- PROBLEM DESCRIPTION: Reproduce verbatim the lines of the material below, starting at the line with "#1186, status: Bloqueado -> Backlog" and ending at the line with "#1199, status: Bloqueado -> Pronto", both inclusive; skip the rest.

- MATERIAL PROVIDED:
━━━━
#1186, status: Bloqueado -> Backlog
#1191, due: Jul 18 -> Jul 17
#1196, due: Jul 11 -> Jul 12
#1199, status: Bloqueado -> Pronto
━━━━
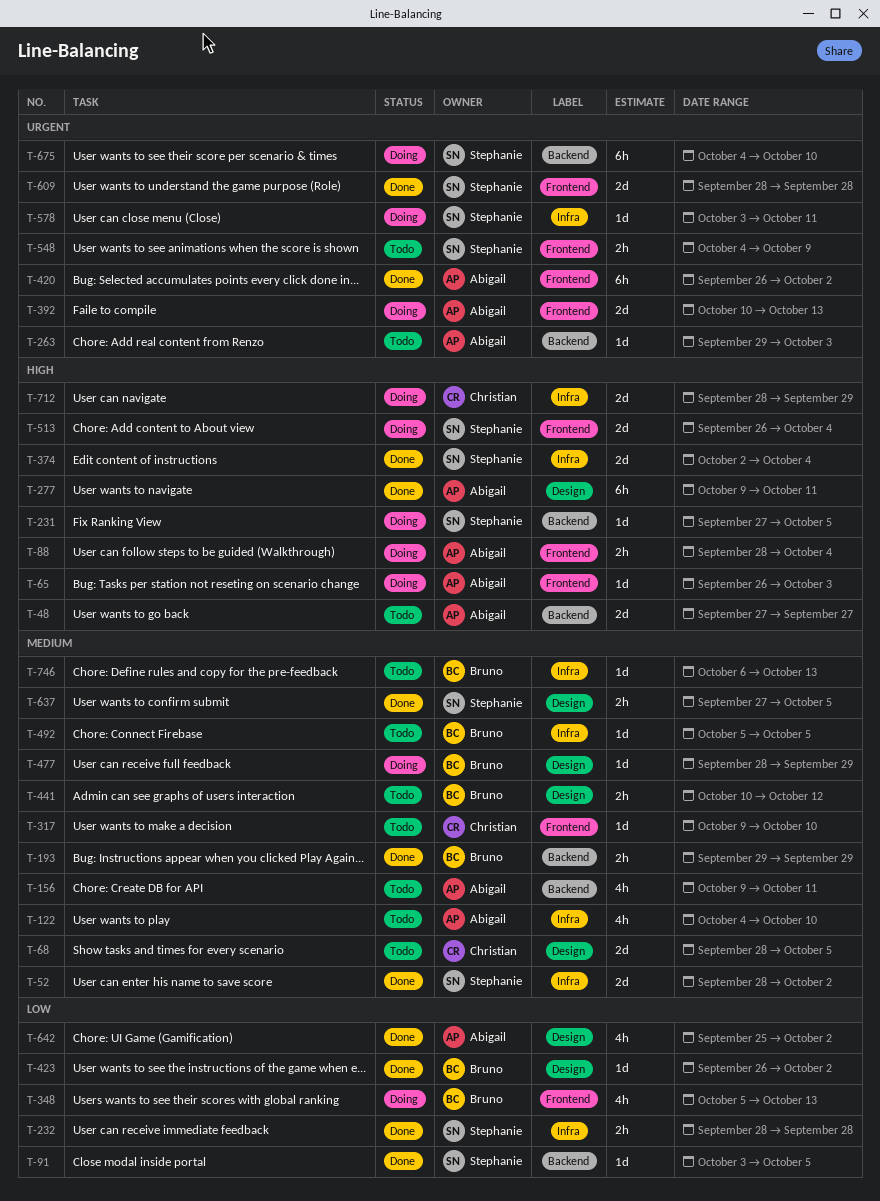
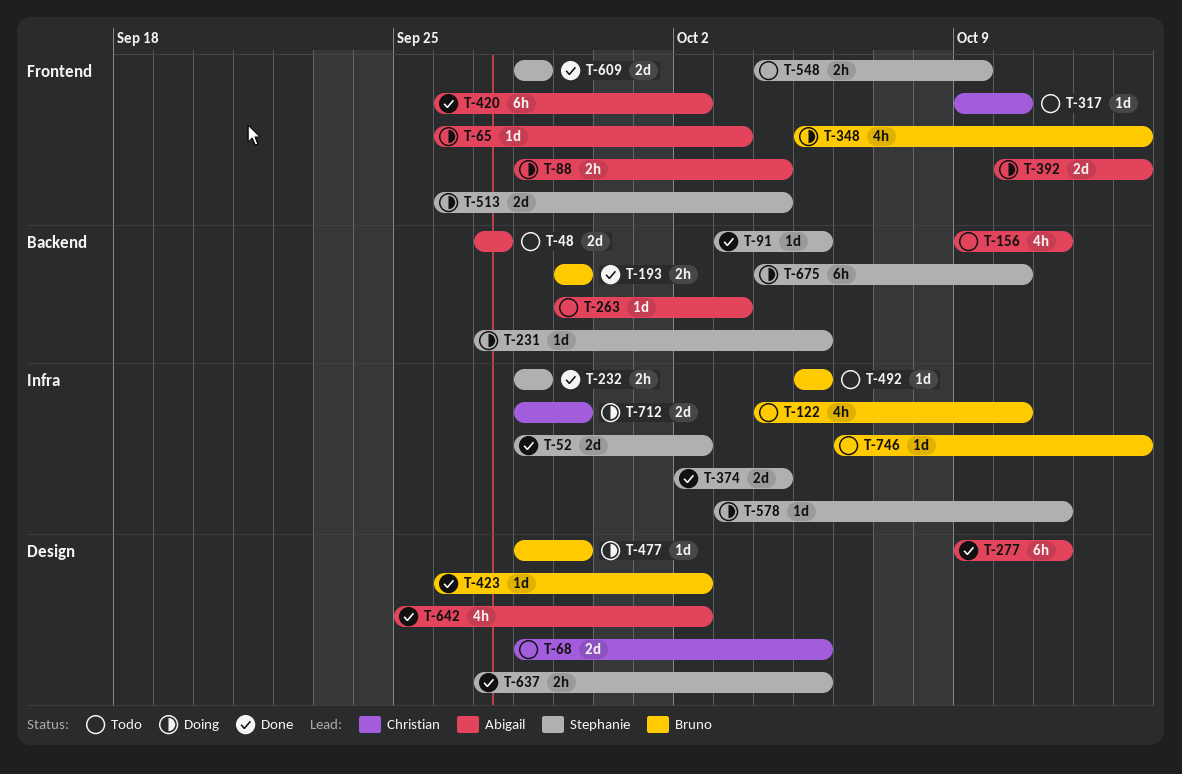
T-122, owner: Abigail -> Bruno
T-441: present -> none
━━━━
- RESULT OF THE TASK:
#1186, status: Bloqueado -> Backlog
#1191, due: Jul 18 -> Jul 17
#1196, due: Jul 11 -> Jul 12
#1199, status: Bloqueado -> Pronto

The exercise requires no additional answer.